Work required » Among the entries below, find each line with "grade" and show it.
------ Data excerpts ------
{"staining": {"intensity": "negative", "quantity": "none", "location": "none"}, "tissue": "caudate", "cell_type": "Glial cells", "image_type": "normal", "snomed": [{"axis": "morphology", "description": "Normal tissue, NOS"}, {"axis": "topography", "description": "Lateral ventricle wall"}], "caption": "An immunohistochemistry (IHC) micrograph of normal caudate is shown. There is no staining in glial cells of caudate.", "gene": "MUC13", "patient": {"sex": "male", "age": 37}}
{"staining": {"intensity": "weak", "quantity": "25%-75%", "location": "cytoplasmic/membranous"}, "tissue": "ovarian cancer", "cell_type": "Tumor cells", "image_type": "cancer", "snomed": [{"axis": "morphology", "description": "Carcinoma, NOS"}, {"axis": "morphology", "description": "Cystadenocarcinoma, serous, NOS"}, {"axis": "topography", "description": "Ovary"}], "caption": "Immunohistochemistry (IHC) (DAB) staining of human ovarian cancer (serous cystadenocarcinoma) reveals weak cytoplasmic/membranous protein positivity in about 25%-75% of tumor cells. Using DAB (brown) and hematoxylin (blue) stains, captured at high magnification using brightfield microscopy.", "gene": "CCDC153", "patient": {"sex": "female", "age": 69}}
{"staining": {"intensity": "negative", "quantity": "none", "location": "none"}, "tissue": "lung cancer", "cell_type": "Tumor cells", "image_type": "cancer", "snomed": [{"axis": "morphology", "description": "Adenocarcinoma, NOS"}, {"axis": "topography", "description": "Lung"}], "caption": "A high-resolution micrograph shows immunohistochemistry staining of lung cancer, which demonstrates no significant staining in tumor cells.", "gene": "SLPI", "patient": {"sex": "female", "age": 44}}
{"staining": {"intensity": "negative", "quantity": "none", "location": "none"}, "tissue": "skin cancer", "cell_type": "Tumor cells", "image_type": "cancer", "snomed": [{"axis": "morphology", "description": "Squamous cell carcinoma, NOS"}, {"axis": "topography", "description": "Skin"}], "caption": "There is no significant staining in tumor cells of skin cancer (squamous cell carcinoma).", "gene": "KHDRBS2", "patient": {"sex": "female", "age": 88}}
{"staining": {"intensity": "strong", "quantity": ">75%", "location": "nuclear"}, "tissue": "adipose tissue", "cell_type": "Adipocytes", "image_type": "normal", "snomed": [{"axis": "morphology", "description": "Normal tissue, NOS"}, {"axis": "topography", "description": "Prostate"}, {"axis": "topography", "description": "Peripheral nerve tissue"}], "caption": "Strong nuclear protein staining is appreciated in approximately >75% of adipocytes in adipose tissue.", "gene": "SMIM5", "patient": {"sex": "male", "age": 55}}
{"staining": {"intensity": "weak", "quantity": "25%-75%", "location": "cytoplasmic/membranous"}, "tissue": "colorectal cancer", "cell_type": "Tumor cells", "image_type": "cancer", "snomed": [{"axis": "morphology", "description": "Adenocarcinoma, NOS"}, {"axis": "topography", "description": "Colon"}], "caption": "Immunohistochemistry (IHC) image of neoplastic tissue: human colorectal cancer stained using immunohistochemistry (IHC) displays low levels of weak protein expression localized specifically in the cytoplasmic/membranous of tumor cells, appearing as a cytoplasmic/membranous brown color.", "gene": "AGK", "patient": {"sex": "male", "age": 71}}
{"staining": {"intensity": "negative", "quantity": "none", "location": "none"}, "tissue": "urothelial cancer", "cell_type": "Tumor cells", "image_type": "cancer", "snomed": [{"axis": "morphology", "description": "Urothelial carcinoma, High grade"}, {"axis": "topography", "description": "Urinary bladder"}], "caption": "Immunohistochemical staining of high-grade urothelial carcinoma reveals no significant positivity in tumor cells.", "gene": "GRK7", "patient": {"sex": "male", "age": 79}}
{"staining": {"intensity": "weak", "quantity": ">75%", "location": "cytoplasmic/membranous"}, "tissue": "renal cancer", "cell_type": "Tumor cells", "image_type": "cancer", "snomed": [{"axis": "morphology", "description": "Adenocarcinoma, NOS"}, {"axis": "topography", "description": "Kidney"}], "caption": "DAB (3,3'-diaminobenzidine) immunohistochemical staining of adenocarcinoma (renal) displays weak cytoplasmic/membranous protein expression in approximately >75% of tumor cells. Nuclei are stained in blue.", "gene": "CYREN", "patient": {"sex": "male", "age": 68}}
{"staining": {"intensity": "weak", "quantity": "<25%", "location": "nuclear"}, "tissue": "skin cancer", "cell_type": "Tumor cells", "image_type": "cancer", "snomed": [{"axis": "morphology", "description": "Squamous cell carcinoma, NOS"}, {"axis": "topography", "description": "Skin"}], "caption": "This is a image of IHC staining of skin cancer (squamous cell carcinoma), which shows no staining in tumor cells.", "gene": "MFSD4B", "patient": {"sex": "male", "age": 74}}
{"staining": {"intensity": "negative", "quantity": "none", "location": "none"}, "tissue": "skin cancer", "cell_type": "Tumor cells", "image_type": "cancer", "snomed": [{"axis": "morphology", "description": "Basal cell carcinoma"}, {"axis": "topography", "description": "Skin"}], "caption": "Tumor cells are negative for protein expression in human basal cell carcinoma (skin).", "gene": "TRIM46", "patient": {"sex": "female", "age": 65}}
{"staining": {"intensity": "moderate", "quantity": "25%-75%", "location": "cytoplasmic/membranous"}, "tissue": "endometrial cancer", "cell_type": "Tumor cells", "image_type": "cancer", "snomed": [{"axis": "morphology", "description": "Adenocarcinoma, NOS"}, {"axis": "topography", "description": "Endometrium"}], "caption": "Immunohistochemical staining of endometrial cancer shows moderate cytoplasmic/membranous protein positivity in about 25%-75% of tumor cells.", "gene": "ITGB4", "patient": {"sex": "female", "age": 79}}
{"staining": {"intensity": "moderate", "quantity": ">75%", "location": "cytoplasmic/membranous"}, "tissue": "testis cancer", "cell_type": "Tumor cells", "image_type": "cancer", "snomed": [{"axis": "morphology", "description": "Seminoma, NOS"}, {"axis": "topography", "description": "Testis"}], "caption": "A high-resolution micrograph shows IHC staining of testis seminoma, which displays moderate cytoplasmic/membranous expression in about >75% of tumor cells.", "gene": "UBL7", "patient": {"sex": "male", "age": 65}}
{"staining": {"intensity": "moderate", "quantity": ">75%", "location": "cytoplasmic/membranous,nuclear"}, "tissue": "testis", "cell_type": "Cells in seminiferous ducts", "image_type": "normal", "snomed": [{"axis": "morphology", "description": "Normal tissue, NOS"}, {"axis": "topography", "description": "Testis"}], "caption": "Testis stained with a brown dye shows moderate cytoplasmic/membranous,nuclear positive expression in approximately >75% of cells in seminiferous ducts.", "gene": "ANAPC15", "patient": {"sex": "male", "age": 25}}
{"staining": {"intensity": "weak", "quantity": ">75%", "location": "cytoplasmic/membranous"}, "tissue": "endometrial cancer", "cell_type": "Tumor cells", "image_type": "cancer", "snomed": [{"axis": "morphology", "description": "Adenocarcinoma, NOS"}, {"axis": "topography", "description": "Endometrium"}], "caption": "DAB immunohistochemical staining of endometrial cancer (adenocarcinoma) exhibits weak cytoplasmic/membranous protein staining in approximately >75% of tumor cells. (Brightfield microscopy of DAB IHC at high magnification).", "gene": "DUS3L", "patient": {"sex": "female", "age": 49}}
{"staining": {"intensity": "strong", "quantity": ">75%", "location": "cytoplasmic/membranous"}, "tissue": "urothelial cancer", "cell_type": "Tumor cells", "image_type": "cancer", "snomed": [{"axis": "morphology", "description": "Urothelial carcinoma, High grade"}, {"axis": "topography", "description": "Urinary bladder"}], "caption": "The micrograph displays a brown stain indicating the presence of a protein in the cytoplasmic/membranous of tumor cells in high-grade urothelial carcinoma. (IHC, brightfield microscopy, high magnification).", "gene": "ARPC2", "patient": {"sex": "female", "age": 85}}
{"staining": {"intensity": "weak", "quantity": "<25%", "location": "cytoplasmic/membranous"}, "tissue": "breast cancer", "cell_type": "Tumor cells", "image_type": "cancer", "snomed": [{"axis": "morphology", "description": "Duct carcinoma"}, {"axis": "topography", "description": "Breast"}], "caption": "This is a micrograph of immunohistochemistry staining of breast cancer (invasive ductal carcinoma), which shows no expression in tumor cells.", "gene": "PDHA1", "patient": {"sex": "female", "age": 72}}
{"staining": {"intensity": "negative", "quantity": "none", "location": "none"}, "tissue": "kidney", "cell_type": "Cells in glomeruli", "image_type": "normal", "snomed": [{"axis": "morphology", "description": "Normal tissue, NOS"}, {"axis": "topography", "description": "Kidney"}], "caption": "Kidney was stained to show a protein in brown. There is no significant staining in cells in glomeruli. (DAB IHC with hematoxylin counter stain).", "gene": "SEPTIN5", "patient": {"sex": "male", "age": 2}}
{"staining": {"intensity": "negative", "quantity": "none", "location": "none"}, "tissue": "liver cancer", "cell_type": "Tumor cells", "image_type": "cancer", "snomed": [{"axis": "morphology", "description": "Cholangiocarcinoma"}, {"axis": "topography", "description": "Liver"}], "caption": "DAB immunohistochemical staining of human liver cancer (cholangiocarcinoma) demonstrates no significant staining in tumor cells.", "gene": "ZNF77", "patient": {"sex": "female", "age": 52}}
------
Task result »
{"staining": {"intensity": "negative", "quantity": "none", "location": "none"}, "tissue": "urothelial cancer", "cell_type": "Tumor cells", "image_type": "cancer", "snomed": [{"axis": "morphology", "description": "Urothelial carcinoma, High grade"}, {"axis": "topography", "description": "Urinary bladder"}], "caption": "Immunohistochemical staining of high-grade urothelial carcinoma reveals no significant positivity in tumor cells.", "gene": "GRK7", "patient": {"sex": "male", "age": 79}}
{"staining": {"intensity": "strong", "quantity": ">75%", "location": "cytoplasmic/membranous"}, "tissue": "urothelial cancer", "cell_type": "Tumor cells", "image_type": "cancer", "snomed": [{"axis": "morphology", "description": "Urothelial carcinoma, High grade"}, {"axis": "topography", "description": "Urinary bladder"}], "caption": "The micrograph displays a brown stain indicating the presence of a protein in the cytoplasmic/membranous of tumor cells in high-grade urothelial carcinoma. (IHC, brightfield microscopy, high magnification).", "gene": "ARPC2", "patient": {"sex": "female", "age": 85}}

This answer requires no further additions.